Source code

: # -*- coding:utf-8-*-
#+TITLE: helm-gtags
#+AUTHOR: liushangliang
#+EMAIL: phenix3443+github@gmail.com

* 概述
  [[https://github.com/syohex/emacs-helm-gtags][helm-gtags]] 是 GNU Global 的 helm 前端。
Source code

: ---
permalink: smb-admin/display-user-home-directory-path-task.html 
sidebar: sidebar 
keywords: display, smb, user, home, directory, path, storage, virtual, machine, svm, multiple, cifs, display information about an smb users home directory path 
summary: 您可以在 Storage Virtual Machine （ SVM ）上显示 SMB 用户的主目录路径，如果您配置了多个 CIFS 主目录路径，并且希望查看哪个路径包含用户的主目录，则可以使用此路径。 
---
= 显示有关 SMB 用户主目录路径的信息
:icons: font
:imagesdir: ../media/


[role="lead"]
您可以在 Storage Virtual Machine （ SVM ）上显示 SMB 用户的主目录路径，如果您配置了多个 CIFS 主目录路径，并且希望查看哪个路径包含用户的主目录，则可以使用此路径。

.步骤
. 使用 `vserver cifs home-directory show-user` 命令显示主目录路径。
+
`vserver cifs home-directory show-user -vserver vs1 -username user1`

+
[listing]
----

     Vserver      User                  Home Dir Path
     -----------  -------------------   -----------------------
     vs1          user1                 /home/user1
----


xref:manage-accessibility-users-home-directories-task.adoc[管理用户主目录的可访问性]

=======

- [EXERCISE INSTRUCTIONS]:
Line by line, copy the entries above exactly as they appear.

- [SOLUTION TO THE PROBLEM]:
Source code

: # -*- coding:utf-8-*-
#+TITLE: helm-gtags
#+AUTHOR: liushangliang
#+EMAIL: phenix3443+github@gmail.com

* 概述
  [[https://github.com/syohex/emacs-helm-gtags][helm-gtags]] 是 GNU Global 的 helm 前端。
Source code

: ---
permalink: smb-admin/display-user-home-directory-path-task.html 
sidebar: sidebar 
keywords: display, smb, user, home, directory, path, storage, virtual, machine, svm, multiple, cifs, display information about an smb users home directory path 
summary: 您可以在 Storage Virtual Machine （ SVM ）上显示 SMB 用户的主目录路径，如果您配置了多个 CIFS 主目录路径，并且希望查看哪个路径包含用户的主目录，则可以使用此路径。 
---
= 显示有关 SMB 用户主目录路径的信息
:icons: font
:imagesdir: ../media/


[role="lead"]
您可以在 Storage Virtual Machine （ SVM ）上显示 SMB 用户的主目录路径，如果您配置了多个 CIFS 主目录路径，并且希望查看哪个路径包含用户的主目录，则可以使用此路径。

.步骤
. 使用 `vserver cifs home-directory show-user` 命令显示主目录路径。
+
`vserver cifs home-directory show-user -vserver vs1 -username user1`

+
[listing]
----

     Vserver      User                  Home Dir Path
     -----------  -------------------   -----------------------
     vs1          user1                 /home/user1
----


xref:manage-accessibility-users-home-directories-task.adoc[管理用户主目录的可访问性]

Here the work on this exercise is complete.